At this point, and about four minutes over time, EF invited the audience to ask questions. There were no takers, so EF asked one of the audience members (presumably an acquaintance) what he thought of some minor detail that EF had actually not talked about. The audience member said something noncommittal, and EF pressed the point, trying to get a discussion going. The rest of the audience was packed and ready to leave, but EF paid them as much attention during this failed attempt at a dialog as he had during his failed attempt at a presentation.

I was told later by another attendee that this presentation was not atypical for EF.

(Suggestions for improvement? I wrote a post about preparing presentations before.)

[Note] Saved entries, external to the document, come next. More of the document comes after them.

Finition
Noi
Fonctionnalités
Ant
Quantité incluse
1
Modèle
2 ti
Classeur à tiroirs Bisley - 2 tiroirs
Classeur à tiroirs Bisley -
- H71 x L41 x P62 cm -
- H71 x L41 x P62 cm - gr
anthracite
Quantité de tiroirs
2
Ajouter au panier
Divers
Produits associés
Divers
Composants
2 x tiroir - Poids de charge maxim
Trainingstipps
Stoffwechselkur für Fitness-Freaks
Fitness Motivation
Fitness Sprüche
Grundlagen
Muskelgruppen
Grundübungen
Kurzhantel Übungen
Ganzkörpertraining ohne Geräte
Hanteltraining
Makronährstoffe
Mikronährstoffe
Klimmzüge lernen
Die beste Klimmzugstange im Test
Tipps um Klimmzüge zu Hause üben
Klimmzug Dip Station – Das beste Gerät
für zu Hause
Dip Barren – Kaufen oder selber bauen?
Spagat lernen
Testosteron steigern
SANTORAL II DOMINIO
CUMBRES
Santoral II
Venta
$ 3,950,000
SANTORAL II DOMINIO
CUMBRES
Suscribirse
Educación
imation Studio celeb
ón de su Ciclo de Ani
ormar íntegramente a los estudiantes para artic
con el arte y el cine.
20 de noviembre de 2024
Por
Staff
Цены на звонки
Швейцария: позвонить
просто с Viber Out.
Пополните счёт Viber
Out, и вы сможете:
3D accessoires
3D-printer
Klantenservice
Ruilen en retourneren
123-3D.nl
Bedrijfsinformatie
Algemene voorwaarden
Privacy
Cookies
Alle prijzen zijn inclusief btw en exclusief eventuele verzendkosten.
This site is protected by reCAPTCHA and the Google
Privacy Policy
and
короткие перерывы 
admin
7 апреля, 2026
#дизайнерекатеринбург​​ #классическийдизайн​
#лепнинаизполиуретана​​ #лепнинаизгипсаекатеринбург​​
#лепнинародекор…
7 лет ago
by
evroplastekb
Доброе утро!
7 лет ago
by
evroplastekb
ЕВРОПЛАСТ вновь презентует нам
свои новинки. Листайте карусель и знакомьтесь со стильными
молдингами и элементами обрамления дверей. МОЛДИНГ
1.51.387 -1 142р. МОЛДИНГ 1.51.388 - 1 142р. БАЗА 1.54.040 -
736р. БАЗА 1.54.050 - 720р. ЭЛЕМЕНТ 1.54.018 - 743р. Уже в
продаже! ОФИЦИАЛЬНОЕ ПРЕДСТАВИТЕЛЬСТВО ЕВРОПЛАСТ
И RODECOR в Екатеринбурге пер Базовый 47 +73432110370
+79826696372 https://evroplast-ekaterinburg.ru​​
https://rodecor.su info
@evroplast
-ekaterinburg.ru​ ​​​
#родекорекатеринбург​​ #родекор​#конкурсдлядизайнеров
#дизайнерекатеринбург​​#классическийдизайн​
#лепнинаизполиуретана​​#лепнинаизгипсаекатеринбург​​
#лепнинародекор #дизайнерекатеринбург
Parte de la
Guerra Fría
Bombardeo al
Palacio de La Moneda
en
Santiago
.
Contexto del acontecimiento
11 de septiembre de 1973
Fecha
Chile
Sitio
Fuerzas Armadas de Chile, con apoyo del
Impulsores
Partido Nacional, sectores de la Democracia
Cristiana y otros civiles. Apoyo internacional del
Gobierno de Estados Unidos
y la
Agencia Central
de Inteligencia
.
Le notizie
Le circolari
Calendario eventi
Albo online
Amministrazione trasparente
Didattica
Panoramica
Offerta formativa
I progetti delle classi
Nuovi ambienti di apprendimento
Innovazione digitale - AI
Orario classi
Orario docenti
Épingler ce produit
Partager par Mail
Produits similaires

Coda: An unfair comparison, perhaps?

MTT is a performing artist, a showman by profession. The presentation he delivered was designed by a support team of graphic artists, cinematographers, writers: it fits within the education efforts of the San Francisco Symphony. MTT's audience is mostly there for entertainment and positively predisposed towards the celebrity presenter. His material is naturally multi-media, interactive, and pleasant, requiring very little effort on the audience part to process it. And, let's not forget, the presentation event itself was a team effort -- MTT is not operating the video screen or the teleprompter at his feet.

EF is a researcher and a professor. His presentation was designed by him, an untrained presenter (obvious from the talk), and delivered to an academic audience: hard to impress, critical, and possibly even hostile. His material is technical, dry, and requires significant effort (even in the best circumstances) to process and follow. He didn't have a teleprompter (though he could have speaker notes had he chosen to) nor a presentation support team.

So, yes, it seems that I'm being unfair in my comparison.

Except that there were, in that very same conference, three keynote speakers with equally dry, non-multimedia, hard to process material, who did a great job. They varied a lot in style and delivery but all made their points clear and memorable, kept their presentations moving along, and didn't use their projected materials as a crutch.

Above all, they had something interesting and important to say, they knew precisely what it was, and they made sure the audience understood it.